After login, an employee has to update his daily product sales. For the purpose I have made 02 tables named registration and dailysales. Table registration verifies the userID and password for login of user and has link to enter daily sales in 'dailysales' table. How can I insert the userID of logged-in user from table 'registration' to table 'dailysales' automatically. Note: In Table 'dailysales' employee also has to put daily sales of products from html form. In below coding how can i add userID and user Name of logged-in user automatically alongwith entry of products.
coding for dailysales is as under:-
<?php
require('config.php');
//Start the Session
session_start();
if((isset($_POST['diaper']) && !empty($_POST['diaper']))
&& (isset($_POST['babylotion']) && !empty($_POST['babylotion']))
&& (isset($_POST['nfacewash']) && !empty($_POST['nfacewash']))
&& (isset($_POST['facewash']) && !empty($_POST['facewash']))
&& (isset($_POST['hremover']) && !empty($_POST['hremover']))){
$Diaper = $_POST ['diaper'];
$BabyLotion = $_POST ['babylotion'];
$Neem_fw = $_POST ['nfacewash'];
$Facewash = $_POST ['facewash'];
$Hair_remover = $_POST ['hremover'];
}
$sql= "INSERT INTO dailyrecord (babydiaper,babylotion,hairremover,neemfw,neetfw) VALUES ('$Diaper','$BabyLotion','$Neem_fw','$Facewash','$Hair_remover')";
if (mysqli_query ($connection, $sql)){
echo '<script>alert("Congratulations! You Have Successfully added your sale!");</script>';
}
else{
echo '<script>alert("Sorry! Please fill the fields marked with *!");</script>';
}
?>
Coding for login is as under:-
<?php
//Start the Session
session_start();
require('config.php');
// If the form is submitted or not.

EXERCISE INSTRUCTIONS:
- A) Summarize the post above in two sentences.
- B) Render the listing below as a numbered list, from its first line through the line containing "Reading left to right, transcribe", inclusive, leaving out blank lines.

INFORMATION SUPPLIED:
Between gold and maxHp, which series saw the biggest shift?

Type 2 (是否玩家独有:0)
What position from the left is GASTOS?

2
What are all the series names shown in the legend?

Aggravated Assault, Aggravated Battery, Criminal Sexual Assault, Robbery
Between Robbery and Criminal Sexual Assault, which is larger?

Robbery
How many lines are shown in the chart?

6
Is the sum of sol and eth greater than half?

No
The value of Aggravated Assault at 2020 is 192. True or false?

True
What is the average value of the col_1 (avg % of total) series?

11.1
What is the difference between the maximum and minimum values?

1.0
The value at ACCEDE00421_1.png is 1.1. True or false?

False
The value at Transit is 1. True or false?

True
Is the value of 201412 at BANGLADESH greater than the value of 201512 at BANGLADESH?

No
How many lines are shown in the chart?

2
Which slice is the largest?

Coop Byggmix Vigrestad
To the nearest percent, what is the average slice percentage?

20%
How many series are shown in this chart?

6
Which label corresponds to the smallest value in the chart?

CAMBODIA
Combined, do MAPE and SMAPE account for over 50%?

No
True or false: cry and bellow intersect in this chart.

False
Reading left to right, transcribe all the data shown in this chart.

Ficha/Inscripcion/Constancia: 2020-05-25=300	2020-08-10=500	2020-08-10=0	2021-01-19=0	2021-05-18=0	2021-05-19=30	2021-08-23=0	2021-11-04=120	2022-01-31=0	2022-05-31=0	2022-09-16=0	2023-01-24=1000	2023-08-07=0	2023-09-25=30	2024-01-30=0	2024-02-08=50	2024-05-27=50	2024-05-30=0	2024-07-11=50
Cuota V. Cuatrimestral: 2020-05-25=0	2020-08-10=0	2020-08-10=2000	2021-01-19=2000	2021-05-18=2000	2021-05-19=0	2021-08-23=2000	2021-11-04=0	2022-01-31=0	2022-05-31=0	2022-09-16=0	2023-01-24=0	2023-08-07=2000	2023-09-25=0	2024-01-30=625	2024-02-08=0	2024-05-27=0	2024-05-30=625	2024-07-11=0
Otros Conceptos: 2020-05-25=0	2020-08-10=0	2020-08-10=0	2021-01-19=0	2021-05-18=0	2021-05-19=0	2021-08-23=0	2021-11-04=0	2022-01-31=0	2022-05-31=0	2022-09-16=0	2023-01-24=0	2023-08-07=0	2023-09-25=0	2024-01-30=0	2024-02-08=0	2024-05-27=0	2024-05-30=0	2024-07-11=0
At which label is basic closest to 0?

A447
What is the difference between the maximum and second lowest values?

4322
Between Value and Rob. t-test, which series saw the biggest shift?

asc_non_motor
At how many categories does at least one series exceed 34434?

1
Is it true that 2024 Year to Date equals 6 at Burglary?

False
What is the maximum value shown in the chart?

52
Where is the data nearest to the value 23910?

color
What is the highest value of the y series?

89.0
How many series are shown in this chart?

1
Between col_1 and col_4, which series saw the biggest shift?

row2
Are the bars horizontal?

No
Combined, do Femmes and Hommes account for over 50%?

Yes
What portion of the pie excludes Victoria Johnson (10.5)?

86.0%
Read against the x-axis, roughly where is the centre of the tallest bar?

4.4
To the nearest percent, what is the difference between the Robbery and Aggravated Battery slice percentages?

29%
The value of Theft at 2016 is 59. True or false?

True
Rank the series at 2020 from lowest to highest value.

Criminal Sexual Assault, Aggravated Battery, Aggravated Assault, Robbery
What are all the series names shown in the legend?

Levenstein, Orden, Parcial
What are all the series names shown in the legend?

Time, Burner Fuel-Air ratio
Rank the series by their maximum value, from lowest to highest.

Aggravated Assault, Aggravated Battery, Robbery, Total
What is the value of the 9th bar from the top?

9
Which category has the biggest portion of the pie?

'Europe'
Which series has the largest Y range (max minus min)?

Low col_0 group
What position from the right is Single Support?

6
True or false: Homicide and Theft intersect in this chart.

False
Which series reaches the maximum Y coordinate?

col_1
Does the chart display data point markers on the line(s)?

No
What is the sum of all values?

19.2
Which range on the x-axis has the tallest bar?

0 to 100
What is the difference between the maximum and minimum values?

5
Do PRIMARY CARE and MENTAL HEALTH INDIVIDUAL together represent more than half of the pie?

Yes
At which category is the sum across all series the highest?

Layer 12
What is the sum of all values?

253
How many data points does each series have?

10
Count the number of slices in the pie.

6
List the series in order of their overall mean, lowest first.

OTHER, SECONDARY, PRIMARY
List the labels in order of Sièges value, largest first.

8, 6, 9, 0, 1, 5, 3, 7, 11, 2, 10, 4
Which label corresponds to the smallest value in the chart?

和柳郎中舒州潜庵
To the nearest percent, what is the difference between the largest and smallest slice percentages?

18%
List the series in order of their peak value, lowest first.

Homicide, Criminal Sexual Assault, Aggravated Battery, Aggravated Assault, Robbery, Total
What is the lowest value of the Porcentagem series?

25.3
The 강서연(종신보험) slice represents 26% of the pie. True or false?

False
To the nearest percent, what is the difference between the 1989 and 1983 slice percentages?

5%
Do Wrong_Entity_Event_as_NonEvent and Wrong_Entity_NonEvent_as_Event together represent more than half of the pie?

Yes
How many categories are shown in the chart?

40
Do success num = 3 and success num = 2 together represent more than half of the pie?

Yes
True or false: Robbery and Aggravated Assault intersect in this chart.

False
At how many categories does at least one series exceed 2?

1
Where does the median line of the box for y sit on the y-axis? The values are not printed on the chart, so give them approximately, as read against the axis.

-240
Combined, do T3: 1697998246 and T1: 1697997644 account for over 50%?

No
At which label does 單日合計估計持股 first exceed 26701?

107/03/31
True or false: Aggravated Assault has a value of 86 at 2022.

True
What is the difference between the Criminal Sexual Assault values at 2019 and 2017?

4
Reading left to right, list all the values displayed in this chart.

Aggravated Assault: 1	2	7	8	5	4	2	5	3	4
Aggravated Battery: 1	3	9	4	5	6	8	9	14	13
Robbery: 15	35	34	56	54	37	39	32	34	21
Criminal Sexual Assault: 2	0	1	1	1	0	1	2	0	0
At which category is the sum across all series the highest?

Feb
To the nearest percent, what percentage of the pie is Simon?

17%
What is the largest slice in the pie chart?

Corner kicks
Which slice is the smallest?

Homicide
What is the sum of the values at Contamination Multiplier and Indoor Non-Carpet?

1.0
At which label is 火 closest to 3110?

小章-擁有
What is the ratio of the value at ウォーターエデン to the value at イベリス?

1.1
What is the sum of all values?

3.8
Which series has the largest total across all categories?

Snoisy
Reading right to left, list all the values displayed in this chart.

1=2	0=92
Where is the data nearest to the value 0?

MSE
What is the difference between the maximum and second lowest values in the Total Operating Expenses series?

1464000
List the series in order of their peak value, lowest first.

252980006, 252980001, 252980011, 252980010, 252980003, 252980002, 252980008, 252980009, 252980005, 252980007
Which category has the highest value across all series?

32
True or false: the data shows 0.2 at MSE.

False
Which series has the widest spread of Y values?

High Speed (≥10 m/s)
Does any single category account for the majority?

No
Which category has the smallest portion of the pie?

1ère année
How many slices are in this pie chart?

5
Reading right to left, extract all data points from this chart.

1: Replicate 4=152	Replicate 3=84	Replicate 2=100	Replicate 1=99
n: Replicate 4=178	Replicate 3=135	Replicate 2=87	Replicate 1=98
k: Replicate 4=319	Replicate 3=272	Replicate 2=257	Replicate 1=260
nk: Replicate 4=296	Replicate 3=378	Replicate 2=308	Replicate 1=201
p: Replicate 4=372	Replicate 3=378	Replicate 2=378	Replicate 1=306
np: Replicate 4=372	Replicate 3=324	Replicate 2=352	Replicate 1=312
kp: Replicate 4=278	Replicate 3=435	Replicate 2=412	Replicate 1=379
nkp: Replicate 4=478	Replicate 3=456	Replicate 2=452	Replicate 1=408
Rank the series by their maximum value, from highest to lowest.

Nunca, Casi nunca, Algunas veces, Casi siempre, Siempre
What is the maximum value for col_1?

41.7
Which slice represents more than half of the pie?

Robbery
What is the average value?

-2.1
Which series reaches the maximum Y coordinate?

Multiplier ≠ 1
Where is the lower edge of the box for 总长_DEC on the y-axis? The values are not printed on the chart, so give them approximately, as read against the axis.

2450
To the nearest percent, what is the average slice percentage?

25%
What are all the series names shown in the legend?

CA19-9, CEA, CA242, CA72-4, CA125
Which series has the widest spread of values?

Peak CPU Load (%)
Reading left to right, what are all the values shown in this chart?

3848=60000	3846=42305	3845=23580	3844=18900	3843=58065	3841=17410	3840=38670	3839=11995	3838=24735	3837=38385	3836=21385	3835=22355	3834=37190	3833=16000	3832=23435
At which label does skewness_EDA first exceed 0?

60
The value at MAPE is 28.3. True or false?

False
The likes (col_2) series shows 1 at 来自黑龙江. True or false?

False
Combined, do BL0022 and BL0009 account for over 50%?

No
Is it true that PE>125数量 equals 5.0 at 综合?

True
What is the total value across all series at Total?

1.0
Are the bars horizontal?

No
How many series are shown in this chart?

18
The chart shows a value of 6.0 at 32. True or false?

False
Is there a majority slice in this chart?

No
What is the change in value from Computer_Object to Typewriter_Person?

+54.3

ANSWERS BY ITEM:
- A) After logging in, an employee has to update daily product sales, so the writer has made two tables: registration, which verifies the userID and password for login and links to entering sales, and dailysales. The writer asks how to insert the logged-in user's userID and user name into dailysales automatically, along with the product sales the employee enters from an HTML form, and shows the PHP code for daily sales and the start of the login code.

- B)
1. Between gold and maxHp, which series saw the biggest shift?
2. Type 2 (是否玩家独有:0)
3. What position from the left is GASTOS?
4. 2
5. What are all the series names shown in the legend?
6. Aggravated Assault, Aggravated Battery, Criminal Sexual Assault, Robbery
7. Between Robbery and Criminal Sexual Assault, which is larger?
8. Robbery
9. How many lines are shown in the chart?
10. 6
11. Is the sum of sol and eth greater than half?
12. No
13. The value of Aggravated Assault at 2020 is 192. True or false?
14. True
15. What is the average value of the col_1 (avg % of total) series?
16. 11.1
17. What is the difference between the maximum and minimum values?
18. 1.0
19. The value at ACCEDE00421_1.png is 1.1. True or false?
20. False
21. The value at Transit is 1. True or false?
22. True
23. Is the value of 201412 at BANGLADESH greater than the value of 201512 at BANGLADESH?
24. No
25. How many lines are shown in the chart?
26. 2
27. Which slice is the largest?
28. Coop Byggmix Vigrestad
29. To the nearest percent, what is the average slice percentage?
30. 20%
31. How many series are shown in this chart?
32. 6
33. Which label corresponds to the smallest value in the chart?
34. CAMBODIA
35. Combined, do MAPE and SMAPE account for over 50%?
36. No
37. True or false: cry and bellow intersect in this chart.
38. False
39. Reading left to right, transcribe all the data shown in this chart.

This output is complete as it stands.